You've known each other since 2003, when you were both students at the New England Conservatory of Music, which is also where Lake Street Dive met and formed. How did you actually meet? What drew you together?

Rachael: I don't recall the specific first time we met. Vilray became fast friends with Mike "McDuck" Olson and Mike Calabrese [of Lake Street Dive] and I recall thinking they were the coolest and I really wanted to be friends with them. I also recall Vilray being quite unenthused by my personality and I really had to force him to be friends with me. Because I knew that if he knew me, he'd love me. I was right. 

Do you recall the feelings you had when you first sang together? What thoughts went through your heads during and after that initial duet?

Rachael: It was easily seven years after we'd met before we sang together.

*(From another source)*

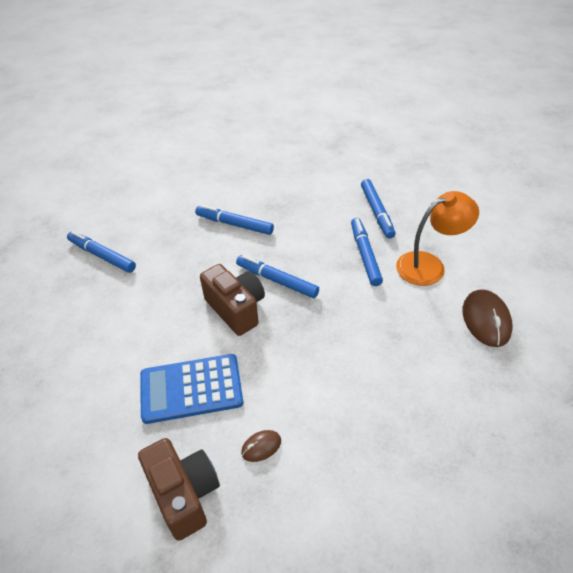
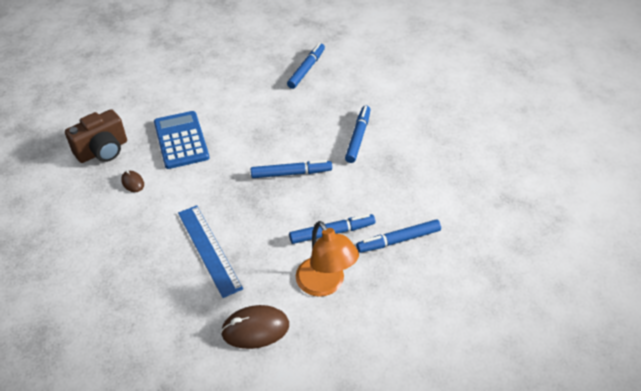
camera: 80 degrees right, 0 degrees up
(236, 309) = (257, 153): brown camera -> none
(277, 280) = (291, 173): blue marker -> blue marker turned 60 degrees clockwise
(383, 358) = (209, 249): none -> blue ruler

I knew we both loved this type of music and was sure we could do it together. But it took some forcing and couple of bad gigs to realize that there was something there. Once again, I was right. 

What is it about the pop music of the 1930s and 1940s in particular that appeals to you? Who are some of your favorite artists and songwriters from that era and why?

Vilray: The Tin Pan Alley scene that produced or inspired the music we play expresses such a range of emotions with such an economy of words. The '30s-'40s period was the golden age, all the kinks had been worked out and the forms they were using were very hip, a little experimental, and sometimes very dark and lovely. It's a populist music: danceable, singable, easily understood, humorous, heartbreaking, authentic, and unpretentious. Fats Waller could perform a lighthearted bop like "I Simply Adore You" ("Looked at from all directions you're just perfection's design / There's no to be or not to be you just got to be mine!") and then go right into "Inside This Heart of Mine" ("Blue skies taunt me / Memories haunt me / You don't want me..."). What era of music, besides opera, served such a balanced meal to its audiences?

When can we look forward to hearing your debut album?

Vilray: Recordings are still in the planning stage. Right now, we're planning to have something to release in 2018.

What do you most hope people experience when they come to see you perform?

Vilray: We hope people experience some measure of intimacy and vulnerability when they come hear us. Whether they're told humorously or earnestly, these are songs of love and loss. We are singing them with our bodies and faces close to each other, looking into each other's eyes, sharing a single microphone. We are having real feelings up on stage and we hear it comes across. It's hopefully a different kind of experience for audiences today, when so much art is expressed ironically or from an emotional distance.


Peter Aaron

Peter Aaron is the arts editor for Chronogram.